### DIRECTIONS
From the listing below, copy only the lines from the line that contains "Coşkuyla Başladı: 6 Ülkeden 853 Sporcu Er" to the line that contains "11 Ağustos’ta Aslan Pençesi Vurulacak!", counting those two lines as part of the copy.

### MATERIAL FOR THE TASK

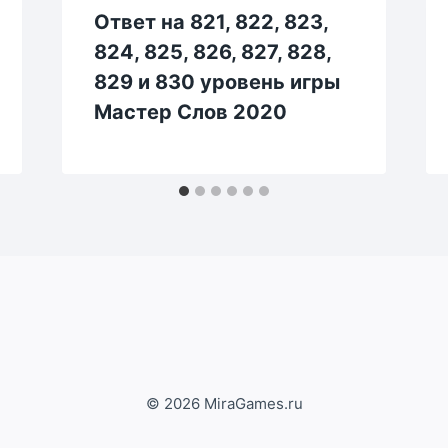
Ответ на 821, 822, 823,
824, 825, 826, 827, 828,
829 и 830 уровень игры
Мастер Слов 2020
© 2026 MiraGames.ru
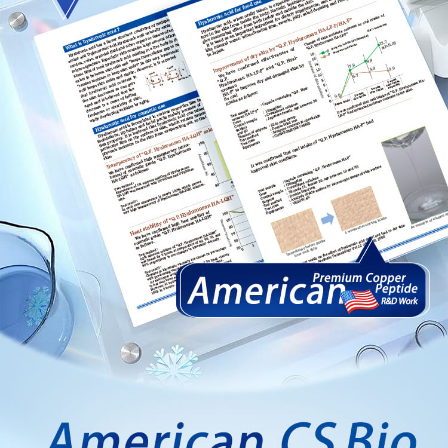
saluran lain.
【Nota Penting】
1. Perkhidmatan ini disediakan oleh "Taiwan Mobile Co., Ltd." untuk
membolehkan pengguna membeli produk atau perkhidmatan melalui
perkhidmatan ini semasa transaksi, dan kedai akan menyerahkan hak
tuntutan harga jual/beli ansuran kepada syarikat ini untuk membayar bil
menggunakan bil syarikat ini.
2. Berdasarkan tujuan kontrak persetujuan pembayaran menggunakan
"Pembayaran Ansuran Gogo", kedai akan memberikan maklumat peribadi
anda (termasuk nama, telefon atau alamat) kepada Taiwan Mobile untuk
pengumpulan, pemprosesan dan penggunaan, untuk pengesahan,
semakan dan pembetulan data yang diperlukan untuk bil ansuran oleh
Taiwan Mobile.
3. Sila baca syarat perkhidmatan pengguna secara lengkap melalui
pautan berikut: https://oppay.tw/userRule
--
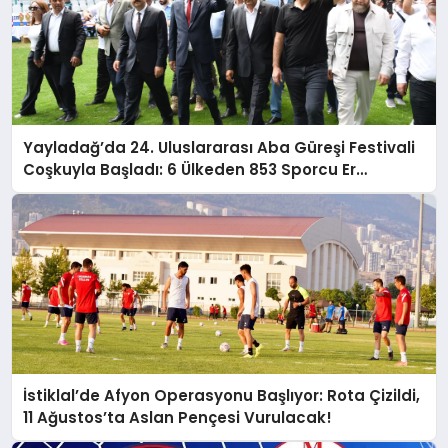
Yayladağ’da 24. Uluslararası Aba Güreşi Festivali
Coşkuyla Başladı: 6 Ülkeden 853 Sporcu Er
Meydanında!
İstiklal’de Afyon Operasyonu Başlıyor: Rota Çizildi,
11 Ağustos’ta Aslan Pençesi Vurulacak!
* * *
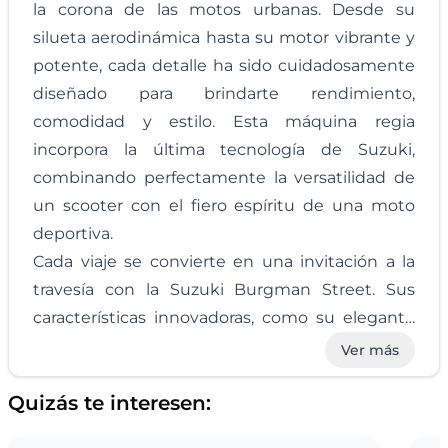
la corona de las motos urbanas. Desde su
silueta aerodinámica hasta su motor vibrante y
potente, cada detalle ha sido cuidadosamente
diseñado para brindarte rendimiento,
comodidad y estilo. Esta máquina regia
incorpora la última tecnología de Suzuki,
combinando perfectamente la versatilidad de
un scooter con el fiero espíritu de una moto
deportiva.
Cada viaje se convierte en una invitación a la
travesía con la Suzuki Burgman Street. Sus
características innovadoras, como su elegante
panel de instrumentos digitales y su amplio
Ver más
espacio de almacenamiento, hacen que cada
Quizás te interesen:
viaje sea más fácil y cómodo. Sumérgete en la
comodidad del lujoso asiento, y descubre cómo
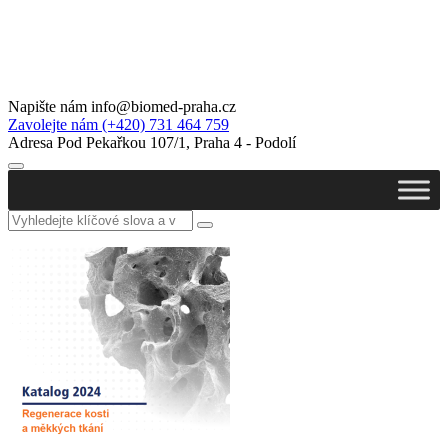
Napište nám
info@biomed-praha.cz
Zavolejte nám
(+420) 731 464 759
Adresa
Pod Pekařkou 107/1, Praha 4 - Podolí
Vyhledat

### RESPONSE TO THE EXERCISE
Coşkuyla Başladı: 6 Ülkeden 853 Sporcu Er
Meydanında!
İstiklal’de Afyon Operasyonu Başlıyor: Rota Çizildi,
11 Ağustos’ta Aslan Pençesi Vurulacak!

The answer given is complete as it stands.